Exercise description: Beginning at the line that contains "for VS Code." and ending at the last line of the records below, retype each line exactly and add nothing.
** Provided data follows **
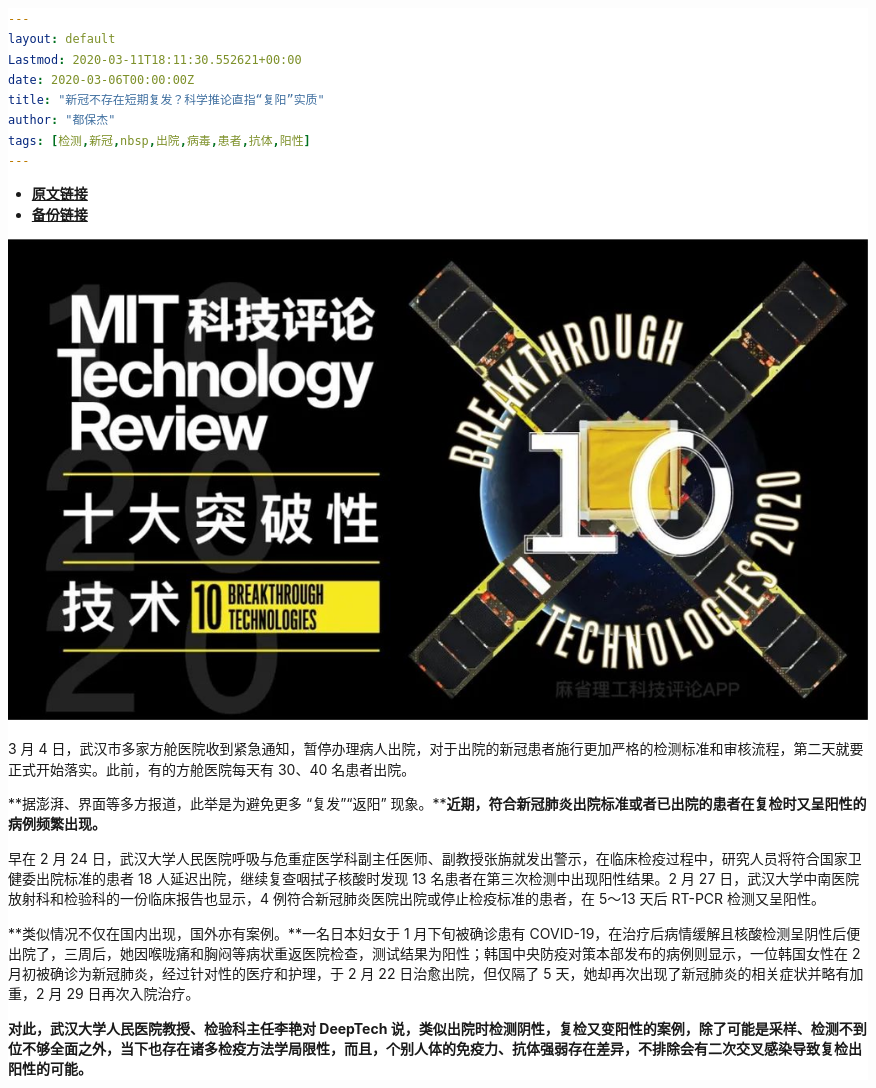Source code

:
 ```yaml
---
layout: default
Lastmod: 2020-03-11T18:11:30.552621+00:00
date: 2020-03-06T00:00:00Z
title: "新冠不存在短期复发？科学推论直指“复阳”实质"
author: "都保杰"
tags: [检测,新冠,nbsp,出院,病毒,患者,抗体,阳性]
---
```


* [**原文链接**](https://mp.weixin.qq.com/s/X25fzpG4Jnmc-jxyydyo_A)
* [**备份链接**](http://archive.ph/YPvgm)


[![](/images/post/03a4454a15add754dc5c2c618776dce8.jpg)](http://mp.weixin.qq.com/s?__biz=MzA3NTIyODUzNA==&mid=2649583166&idx=1&sn=be8c18a3688d5b7a12a7bafe0c8f8934&chksm=876a7a27b01df33118f7ff5dbfc05717e4334d81ef64db312114995b020726d01ad48804cc4a&scene=21#wechat_redirect)

3 月 4 日，武汉市多家方舱医院收到紧急通知，暂停办理病人出院，对于出院的新冠患者施行更加严格的检测标准和审核流程，第二天就要正式开始落实。此前，有的方舱医院每天有 30、40 名患者出院。

**据澎湃、界面等多方报道，此举是为避免更多 “复发”“返阳” 现象。****近期，符合新冠肺炎出院标准或者已出院的患者在复检时又呈阳性的病例频繁出现。**

早在 2 月 24 日，武汉大学人民医院呼吸与危重症医学科副主任医师、副教授张旃就发出警示，在临床检疫过程中，研究人员将符合国家卫健委出院标准的患者 18 人延迟出院，继续复查咽拭子核酸时发现 13 名患者在第三次检测中出现阳性结果。2 月 27 日，武汉大学中南医院放射科和检验科的一份临床报告也显示，4 例符合新冠肺炎医院出院或停止检疫标准的患者，在 5～13 天后 RT-PCR 检测又呈阳性。

**类似情况不仅在国内出现，国外亦有案例。**一名日本妇女于 1 月下旬被确诊患有 COVID-19，在治疗后病情缓解且核酸检测呈阴性后便出院了，三周后，她因喉咙痛和胸闷等病状重返医院检查，测试结果为阳性；韩国中央防疫对策本部发布的病例则显示，一位韩国女性在 2 月初被确诊为新冠肺炎，经过针对性的医疗和护理，于 2 月 22 日治愈出院，但仅隔了 5 天，她却再次出现了新冠肺炎的相关症状并略有加重，2 月 29 日再次入院治疗。

**对此，武汉大学人民医院教授、检验科主任李艳对 DeepTech 说，类似出院时检测阴性，复检又变阳性的案例，除了可能是采样、检测不到位不够全面之外，当下也存在诸多检疫方法学局限性，而且，个别人体的免疫力、抗体强弱存在差异，不排除会有二次交叉感染导致复检出阳性的可能。**
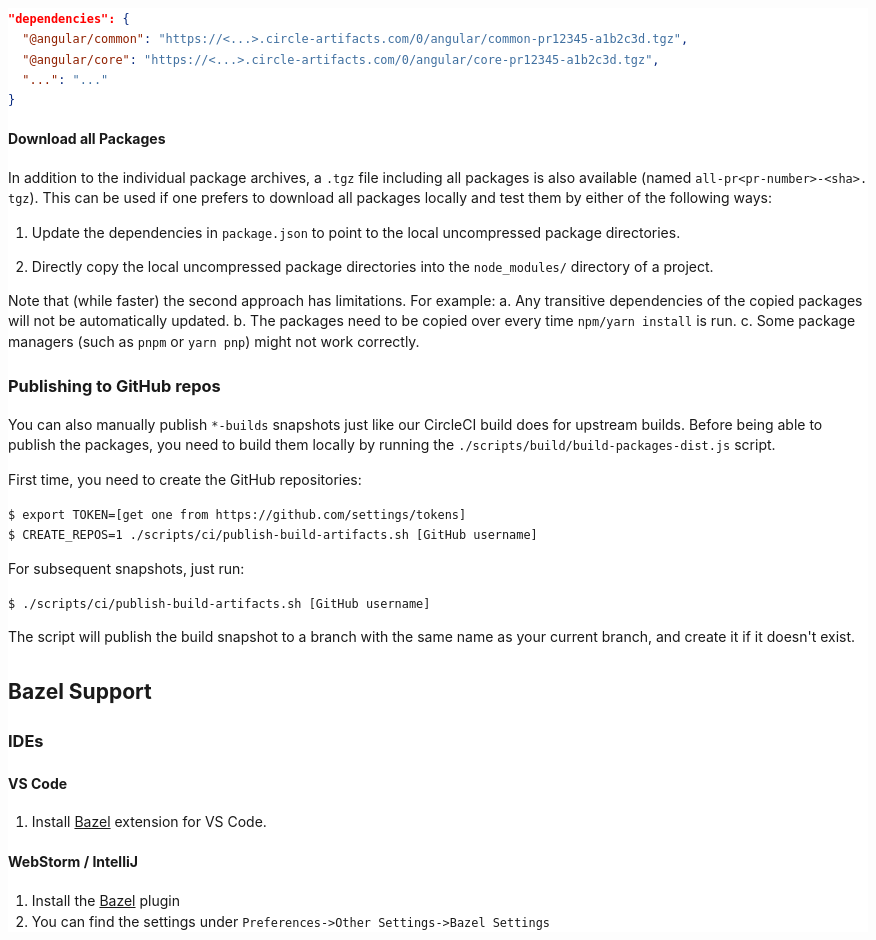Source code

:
 ```json
"dependencies": {
  "@angular/common": "https://<...>.circle-artifacts.com/0/angular/common-pr12345-a1b2c3d.tgz",
  "@angular/core": "https://<...>.circle-artifacts.com/0/angular/core-pr12345-a1b2c3d.tgz",
  "...": "..."
}
```

#### Download all Packages
In addition to the individual package archives, a `.tgz` file including all packages is also
available (named `all-pr<pr-number>-<sha>.tgz`). This can be used if one prefers to download all
packages locally and test them by either of the following ways:

1. Update the dependencies in `package.json` to point to the local uncompressed package directories.

2. Directly copy the local uncompressed package directories into the `node_modules/` directory of a
   project.

Note that (while faster) the second approach has limitations. For example:
a. Any transitive dependencies of the copied packages will not be automatically updated.
b. The packages need to be copied over every time `npm/yarn install` is run.
c. Some package managers (such as `pnpm` or `yarn pnp`) might not work correctly.

### Publishing to GitHub repos
You can also manually publish `*-builds` snapshots just like our CircleCI build does for upstream
builds. Before being able to publish the packages, you need to build them locally by running the
`./scripts/build/build-packages-dist.js` script.

First time, you need to create the GitHub repositories:

``` shell
$ export TOKEN=[get one from https://github.com/settings/tokens]
$ CREATE_REPOS=1 ./scripts/ci/publish-build-artifacts.sh [GitHub username]
```

For subsequent snapshots, just run:

``` shell
$ ./scripts/ci/publish-build-artifacts.sh [GitHub username]
```

The script will publish the build snapshot to a branch with the same name as your current branch,
and create it if it doesn't exist.

## Bazel Support

### IDEs

#### VS Code

1. Install [Bazel](https://marketplace.visualstudio.com/items?itemName=DevonDCarew.bazel-code) extension for VS Code.

#### WebStorm / IntelliJ
1. Install the [Bazel](https://plugins.jetbrains.com/plugin/8609-bazel) plugin
1. You can find the settings under `Preferences->Other Settings->Bazel Settings`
** End of Provided data **
Exercise result:
1. Install [Bazel](https://marketplace.visualstudio.com/items?itemName=DevonDCarew.bazel-code) extension for VS Code.

#### WebStorm / IntelliJ
1. Install the [Bazel](https://plugins.jetbrains.com/plugin/8609-bazel) plugin
1. You can find the settings under `Preferences->Other Settings->Bazel Settings`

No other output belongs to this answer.